══ Sayfa metni ══
Bir memlekette, çocuk ağlayışı ve gülüşü yâni çocuk sesi; delikanlılık kükremesi ve şahlanışı duyulmuyor veya çok az ise, o memleket, o andan îtibâren ölmüş demektir.
Askeri yâni ordusu yok demektir; ilim adamı yok demektir; doktoru, mühendisi, öğretmeni, hâkimi, mîmârı, s(ı)porcusu, işçisi… yok demektir.
Bir memlekette; bütün bunlar var da, iyi yetiştirilmiyorlarsa, ahlâken ve ilmen zayıf iseler, bu memleket de, o andan îtibâren çöküntüye mâruzdur demektir.
Yüce ve mukaddes kitâbımız Kurân-ı Kerîmden, insana verilen kıymet ve ehemmiyeti ifade eden birkaç âyet sunmak istiyorum:
“Biz, insanı, en güzel biçimde yarattık” (Tîn,4);
“Biz, insanı, şan ve şeref sahibi kıldık” (İsrâ, 70);
“İnsan, yeryüzünde, Allah’ın halifesidir” (El-Bakara, 30);
“Allah, yerlerde ve göklerde ne varsa hepsini insan için yaratmıştır” (El-Bakara, 29)
Öyleyse; bu “en güzel biçimde yaratılan” , “en şerefli varlık olan”, “Allah’ın halifesi olan” ve “yerlerde ve göklerde ne varsa” kendisi için yaratılan insanın, kendine lâyık bir şekilde hayat sürmesi/sürdürülmesi gereklidir ve şarttır.
Bunu temin edecek olan da, muhakkaktır ki, kendisinin emânet edildiği Devlet’tir.
═══
══ Veri kümesi içeriği ══
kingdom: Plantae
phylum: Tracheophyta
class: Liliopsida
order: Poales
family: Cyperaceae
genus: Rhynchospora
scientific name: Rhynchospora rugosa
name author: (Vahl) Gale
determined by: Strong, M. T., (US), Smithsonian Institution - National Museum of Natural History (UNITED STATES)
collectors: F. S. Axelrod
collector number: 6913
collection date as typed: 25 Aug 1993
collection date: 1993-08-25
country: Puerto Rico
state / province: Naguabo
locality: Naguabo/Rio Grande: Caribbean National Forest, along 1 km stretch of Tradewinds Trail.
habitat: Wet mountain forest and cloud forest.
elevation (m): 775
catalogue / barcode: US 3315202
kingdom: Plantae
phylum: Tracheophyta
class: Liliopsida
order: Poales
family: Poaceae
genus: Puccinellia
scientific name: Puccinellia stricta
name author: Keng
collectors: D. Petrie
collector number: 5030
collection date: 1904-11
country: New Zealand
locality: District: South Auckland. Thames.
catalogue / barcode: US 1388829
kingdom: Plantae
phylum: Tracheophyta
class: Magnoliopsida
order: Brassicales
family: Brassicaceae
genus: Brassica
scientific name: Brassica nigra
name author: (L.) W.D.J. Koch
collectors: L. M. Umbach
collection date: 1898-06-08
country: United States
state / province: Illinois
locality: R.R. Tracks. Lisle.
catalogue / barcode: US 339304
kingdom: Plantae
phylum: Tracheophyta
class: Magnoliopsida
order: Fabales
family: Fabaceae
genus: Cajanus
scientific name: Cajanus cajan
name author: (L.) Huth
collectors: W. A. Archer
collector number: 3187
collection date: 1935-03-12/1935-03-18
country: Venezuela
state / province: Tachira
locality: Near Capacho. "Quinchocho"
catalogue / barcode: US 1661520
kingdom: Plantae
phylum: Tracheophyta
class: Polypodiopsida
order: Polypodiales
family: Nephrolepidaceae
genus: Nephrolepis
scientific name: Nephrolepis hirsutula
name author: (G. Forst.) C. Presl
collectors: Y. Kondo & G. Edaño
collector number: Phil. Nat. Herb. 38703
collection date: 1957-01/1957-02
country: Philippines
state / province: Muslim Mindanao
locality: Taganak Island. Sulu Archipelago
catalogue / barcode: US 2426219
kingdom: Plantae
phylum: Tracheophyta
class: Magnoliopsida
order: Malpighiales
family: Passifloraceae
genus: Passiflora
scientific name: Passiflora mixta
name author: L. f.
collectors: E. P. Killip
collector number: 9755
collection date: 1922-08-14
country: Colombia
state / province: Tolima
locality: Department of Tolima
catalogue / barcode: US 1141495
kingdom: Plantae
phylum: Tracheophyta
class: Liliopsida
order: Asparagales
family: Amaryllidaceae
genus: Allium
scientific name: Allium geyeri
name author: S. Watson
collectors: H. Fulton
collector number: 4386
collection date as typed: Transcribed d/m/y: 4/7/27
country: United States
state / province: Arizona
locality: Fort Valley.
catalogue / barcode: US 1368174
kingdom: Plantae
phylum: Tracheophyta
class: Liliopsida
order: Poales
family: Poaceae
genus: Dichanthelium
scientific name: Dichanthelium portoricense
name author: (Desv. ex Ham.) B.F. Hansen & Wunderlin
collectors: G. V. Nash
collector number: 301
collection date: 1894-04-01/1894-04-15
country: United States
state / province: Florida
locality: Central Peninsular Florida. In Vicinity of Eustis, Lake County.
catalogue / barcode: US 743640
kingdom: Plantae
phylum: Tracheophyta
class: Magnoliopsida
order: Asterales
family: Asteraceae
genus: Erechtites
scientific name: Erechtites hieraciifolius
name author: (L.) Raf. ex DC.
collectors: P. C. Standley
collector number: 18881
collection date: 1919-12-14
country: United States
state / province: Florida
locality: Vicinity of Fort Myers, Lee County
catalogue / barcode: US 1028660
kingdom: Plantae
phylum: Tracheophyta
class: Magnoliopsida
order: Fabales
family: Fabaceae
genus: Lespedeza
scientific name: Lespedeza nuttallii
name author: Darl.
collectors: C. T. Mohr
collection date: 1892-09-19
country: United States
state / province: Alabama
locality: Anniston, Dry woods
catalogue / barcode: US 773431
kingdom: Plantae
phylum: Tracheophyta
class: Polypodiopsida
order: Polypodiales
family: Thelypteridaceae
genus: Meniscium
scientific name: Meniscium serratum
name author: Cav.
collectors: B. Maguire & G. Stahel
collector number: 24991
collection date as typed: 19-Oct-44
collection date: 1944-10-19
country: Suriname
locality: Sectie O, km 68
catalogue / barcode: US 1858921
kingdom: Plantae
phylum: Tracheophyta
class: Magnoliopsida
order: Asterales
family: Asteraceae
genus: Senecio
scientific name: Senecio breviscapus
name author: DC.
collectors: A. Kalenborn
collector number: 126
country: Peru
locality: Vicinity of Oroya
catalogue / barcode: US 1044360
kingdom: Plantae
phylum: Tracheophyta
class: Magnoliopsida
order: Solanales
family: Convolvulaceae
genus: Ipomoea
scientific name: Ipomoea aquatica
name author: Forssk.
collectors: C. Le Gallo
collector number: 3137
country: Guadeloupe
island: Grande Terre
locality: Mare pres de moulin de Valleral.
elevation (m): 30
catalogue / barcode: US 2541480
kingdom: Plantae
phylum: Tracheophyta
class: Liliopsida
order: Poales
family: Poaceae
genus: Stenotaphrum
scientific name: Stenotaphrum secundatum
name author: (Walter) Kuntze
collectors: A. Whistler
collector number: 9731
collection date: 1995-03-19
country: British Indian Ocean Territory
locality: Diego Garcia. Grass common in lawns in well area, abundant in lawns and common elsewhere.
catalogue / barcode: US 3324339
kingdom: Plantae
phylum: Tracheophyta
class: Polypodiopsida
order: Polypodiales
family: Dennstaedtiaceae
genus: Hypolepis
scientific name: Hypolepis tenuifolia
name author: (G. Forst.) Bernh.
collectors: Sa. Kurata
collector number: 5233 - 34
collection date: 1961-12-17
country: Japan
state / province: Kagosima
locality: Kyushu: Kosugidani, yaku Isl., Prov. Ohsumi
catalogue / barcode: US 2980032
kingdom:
═══
▶ Yapılacak görevler
1. Sayfa metnine dayanarak şu soruları cevaplayın:
(a) Çocuk sesi hiç duyulmayan ya da çok az duyulan bir memleket için ne söylenmektedir?
(b) “Biz, insanı, şan ve şeref sahibi kıldık” âyetinin kaynağı olarak hangi sûre ve âyet numarası gösterilmiştir?
(c) İnsanın kendine lâyık bir hayat sürmesini kimin temin edeceği belirtilmektedir?
2. Sayfa metninde “Askeri yâni ordusu” sözlerinden “çöküntüye mâruzdur demektir.” sözlerine kadar uzanan kısmı harfi harfine kopyalayın.

▶ Sırayla cevaplar
1.
(a) O memleketin o andan îtibâren ölmüş olduğu söylenmektedir.
(b) İsrâ sûresi, 70. âyet.
(c) İnsanın kendisinin emânet edildiği Devlet.

2.
Askeri yâni ordusu yok demektir; ilim adamı yok demektir; doktoru, mühendisi, öğretmeni, hâkimi, mîmârı, s(ı)porcusu, işçisi… yok demektir.
Bir memlekette; bütün bunlar var da, iyi yetiştirilmiyorlarsa, ahlâken ve ilmen zayıf iseler, bu memleket de, o andan îtibâren çöküntüye mâruzdur demektir.